Equity research is the study of a business and its environment in order to reach a decision about investing in the shares of that business. This research can also be used to determine if an existing investment in the equity of a business should be sold. Further, such research can be applied by an acquirer to a prospective acquisition deal, to determine the price at which to bid for the securities of a target acquisition.
Equity research can delve into many areas, but tends to concentrate on the following topics:
- Financial analysis. Calculate the various ratios associated with a company's financial statements and compare them on a trend line to determine the financial condition, financial results, and cash flows of the business. These results can also be compared to industry averages.
- Disclosures. Examine the disclosures that accompany the financial statements to see if there are any issues that could impact the future value of the company's equity.

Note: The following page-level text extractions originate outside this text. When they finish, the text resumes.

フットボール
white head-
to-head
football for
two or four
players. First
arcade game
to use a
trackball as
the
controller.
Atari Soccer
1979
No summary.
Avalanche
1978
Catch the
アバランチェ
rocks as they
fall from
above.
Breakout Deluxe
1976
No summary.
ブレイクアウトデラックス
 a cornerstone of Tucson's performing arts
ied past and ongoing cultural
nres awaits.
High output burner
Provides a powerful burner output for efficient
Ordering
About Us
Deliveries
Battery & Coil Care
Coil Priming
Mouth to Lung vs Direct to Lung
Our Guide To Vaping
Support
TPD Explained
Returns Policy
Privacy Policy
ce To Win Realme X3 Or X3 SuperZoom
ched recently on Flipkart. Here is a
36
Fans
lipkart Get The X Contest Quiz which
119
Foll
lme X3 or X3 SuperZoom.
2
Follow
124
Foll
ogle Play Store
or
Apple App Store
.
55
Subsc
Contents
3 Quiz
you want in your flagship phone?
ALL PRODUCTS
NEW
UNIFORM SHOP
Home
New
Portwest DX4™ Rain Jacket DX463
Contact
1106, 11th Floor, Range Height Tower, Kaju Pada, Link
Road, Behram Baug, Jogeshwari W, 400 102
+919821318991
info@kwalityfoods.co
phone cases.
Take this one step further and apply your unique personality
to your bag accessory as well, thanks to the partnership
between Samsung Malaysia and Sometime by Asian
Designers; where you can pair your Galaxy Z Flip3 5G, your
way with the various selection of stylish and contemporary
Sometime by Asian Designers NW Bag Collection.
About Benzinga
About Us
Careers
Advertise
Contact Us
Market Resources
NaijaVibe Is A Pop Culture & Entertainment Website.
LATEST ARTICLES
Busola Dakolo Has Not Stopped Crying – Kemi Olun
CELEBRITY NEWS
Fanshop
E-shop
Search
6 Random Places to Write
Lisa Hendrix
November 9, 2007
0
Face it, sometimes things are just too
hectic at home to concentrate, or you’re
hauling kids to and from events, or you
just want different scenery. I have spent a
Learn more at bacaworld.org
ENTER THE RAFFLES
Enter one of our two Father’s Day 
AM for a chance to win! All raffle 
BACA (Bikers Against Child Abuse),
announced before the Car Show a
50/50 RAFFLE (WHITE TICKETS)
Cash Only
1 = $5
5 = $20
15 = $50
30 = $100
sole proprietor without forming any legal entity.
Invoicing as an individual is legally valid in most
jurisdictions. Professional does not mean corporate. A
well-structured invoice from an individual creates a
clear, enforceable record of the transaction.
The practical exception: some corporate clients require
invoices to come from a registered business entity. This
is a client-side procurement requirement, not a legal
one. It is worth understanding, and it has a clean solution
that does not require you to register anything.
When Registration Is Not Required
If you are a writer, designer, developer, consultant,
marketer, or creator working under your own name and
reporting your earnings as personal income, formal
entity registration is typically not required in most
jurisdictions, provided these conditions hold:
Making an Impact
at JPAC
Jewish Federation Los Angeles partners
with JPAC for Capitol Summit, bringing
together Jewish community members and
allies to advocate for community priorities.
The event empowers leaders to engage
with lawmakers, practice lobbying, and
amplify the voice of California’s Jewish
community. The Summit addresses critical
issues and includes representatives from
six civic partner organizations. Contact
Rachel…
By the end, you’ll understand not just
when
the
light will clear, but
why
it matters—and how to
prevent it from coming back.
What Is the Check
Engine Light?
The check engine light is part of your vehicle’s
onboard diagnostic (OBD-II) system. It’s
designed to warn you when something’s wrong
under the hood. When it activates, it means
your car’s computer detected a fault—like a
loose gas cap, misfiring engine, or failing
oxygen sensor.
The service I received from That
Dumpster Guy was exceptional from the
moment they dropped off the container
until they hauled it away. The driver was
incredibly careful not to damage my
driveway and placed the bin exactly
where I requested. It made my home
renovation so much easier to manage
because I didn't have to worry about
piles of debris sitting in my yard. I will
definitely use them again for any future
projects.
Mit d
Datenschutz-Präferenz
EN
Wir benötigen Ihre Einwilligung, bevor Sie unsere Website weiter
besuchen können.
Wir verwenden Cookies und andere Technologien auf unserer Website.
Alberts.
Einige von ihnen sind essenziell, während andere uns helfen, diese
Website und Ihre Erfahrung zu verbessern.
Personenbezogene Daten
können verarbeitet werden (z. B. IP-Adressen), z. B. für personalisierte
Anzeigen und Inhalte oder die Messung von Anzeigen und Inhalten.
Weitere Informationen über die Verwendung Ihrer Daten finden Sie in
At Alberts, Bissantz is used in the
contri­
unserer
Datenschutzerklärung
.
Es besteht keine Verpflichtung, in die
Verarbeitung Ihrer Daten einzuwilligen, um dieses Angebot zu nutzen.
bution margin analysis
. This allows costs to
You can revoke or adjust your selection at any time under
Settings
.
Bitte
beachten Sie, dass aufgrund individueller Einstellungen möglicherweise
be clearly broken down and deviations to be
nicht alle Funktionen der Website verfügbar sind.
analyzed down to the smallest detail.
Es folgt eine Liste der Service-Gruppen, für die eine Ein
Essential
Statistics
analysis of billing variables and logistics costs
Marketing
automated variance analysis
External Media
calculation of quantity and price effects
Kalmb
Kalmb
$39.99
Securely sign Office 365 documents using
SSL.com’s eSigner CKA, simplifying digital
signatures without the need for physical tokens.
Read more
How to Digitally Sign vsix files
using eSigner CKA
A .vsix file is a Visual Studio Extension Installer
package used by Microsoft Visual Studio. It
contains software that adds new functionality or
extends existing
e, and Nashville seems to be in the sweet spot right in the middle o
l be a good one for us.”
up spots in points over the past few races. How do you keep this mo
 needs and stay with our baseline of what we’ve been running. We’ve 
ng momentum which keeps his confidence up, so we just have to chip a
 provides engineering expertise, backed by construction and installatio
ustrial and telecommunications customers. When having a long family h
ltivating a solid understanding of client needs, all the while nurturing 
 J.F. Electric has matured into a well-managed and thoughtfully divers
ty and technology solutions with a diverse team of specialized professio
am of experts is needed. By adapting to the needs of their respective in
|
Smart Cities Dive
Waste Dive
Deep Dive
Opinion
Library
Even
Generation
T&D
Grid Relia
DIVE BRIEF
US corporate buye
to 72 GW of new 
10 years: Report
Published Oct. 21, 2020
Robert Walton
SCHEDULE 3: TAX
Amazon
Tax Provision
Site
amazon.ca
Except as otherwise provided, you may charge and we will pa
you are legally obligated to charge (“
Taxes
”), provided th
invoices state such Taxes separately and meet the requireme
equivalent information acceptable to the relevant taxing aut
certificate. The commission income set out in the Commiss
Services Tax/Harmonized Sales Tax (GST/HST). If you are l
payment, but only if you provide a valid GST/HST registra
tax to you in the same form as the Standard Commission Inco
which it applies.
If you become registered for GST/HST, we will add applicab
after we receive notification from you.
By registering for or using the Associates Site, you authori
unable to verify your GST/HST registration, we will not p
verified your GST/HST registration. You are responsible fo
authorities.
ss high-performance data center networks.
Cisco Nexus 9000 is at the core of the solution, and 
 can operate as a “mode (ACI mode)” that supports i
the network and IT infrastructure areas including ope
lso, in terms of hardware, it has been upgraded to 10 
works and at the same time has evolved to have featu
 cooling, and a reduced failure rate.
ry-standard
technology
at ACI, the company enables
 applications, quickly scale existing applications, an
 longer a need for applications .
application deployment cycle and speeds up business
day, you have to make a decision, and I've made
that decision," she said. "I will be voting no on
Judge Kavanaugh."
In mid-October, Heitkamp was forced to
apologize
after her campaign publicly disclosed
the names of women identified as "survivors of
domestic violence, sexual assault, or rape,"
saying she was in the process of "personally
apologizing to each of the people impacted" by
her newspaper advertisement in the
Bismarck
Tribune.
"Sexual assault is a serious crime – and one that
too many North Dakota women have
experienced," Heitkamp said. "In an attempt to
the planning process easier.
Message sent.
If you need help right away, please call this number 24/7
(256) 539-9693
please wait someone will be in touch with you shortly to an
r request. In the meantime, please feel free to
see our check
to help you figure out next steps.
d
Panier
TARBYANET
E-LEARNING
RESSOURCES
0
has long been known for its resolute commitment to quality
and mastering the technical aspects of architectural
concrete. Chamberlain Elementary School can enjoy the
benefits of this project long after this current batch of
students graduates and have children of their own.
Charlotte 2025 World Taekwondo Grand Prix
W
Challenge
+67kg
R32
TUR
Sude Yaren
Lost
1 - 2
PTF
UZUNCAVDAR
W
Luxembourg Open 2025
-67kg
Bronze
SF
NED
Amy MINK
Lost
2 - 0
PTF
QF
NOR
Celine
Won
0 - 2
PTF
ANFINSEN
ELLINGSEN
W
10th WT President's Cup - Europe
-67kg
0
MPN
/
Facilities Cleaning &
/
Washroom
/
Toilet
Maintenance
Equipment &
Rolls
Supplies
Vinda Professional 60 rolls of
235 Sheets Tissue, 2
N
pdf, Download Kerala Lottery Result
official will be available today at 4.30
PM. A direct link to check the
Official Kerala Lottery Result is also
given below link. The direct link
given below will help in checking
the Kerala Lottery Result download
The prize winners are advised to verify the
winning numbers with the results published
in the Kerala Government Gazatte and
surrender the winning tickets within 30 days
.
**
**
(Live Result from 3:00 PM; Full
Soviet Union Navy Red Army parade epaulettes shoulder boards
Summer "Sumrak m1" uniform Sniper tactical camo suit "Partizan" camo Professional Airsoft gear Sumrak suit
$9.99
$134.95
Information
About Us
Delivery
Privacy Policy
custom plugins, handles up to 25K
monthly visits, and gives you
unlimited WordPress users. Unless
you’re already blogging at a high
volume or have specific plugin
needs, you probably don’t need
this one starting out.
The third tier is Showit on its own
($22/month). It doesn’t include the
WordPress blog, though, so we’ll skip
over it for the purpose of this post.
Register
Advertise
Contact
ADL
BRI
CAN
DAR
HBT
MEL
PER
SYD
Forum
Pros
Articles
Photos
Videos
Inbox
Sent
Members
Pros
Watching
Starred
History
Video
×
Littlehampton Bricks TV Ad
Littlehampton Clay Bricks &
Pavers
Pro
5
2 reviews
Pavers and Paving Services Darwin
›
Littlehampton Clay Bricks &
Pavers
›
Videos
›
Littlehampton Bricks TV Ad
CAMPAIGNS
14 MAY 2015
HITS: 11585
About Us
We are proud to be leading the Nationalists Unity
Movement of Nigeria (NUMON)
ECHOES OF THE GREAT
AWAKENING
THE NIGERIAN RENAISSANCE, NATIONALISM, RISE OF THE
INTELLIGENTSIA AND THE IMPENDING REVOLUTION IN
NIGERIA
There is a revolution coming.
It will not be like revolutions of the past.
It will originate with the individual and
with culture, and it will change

- Industry analysis. Review the key leading indicators that may predict future conditions within the industry where the target company operates, as well as the impacts of changes in the legal, regulatory, and competitive environment on that industry.
- Projections. Combine the information in the company's financial statements with the projections and information gleaned from the industry analysis to arrive at projections for the next few years. Include in these projections the likely impact on the firm's equity.
A person who engages in equity research may work for a buy side investment firm, and apportions his or her time between analysis work, preparing presentations for investment managers, and making the presentations. This job requires considerable financial analysis expertise, spreadsheet modeling skills, judgment regarding whether a possible investment should be recommended, and sufficient presentation skills to make a strong case either in favor of or against an investment.
If an equity researcher instead works on the sell side, then the employer is probably an investment bank or research company, and the researcher will be expected to become an expert on an entire industry, within which research is conducted on a number of companies. This information is then packaged for use by the sales force to sell securities to customers. The researcher may make presentations directly to customers, and interact with the investment community in other ways, too. Thus, this tends to be a more visible role than that of the equity researcher whose work remains within a buy side firm.